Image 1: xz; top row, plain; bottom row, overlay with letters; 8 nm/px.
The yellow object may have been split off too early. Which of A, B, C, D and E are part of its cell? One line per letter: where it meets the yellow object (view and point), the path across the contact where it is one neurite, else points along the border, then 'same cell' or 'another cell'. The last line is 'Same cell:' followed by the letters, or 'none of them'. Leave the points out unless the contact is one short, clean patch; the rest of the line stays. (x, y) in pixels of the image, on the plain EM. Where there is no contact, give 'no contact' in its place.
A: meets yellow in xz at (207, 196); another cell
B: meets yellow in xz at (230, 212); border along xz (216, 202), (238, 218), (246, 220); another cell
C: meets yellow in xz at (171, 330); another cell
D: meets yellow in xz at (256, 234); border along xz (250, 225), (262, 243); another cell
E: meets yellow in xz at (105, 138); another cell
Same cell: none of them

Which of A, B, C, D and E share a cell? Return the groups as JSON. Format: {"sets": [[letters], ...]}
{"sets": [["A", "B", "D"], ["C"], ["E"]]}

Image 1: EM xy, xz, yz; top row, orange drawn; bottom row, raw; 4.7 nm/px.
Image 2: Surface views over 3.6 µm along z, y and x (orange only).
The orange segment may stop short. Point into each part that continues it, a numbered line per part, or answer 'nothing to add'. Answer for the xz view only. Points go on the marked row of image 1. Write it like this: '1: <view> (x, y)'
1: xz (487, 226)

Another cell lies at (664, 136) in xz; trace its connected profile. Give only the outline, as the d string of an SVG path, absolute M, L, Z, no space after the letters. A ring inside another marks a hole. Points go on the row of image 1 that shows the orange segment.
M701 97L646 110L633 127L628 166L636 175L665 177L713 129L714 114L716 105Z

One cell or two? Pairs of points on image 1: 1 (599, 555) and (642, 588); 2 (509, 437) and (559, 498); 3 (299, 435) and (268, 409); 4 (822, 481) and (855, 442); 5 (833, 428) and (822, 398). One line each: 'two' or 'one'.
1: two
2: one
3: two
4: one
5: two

----

*Task brief:*
Read through the entries above, and wherever a line holds the string "bottom", copy it.

*Answer section:*
Image 1: xz; top row, plain; bottom row, overlay with letters; 8 nm/px.
Image 1: EM xy, xz, yz; top row, orange drawn; bottom row, raw; 4.7 nm/px.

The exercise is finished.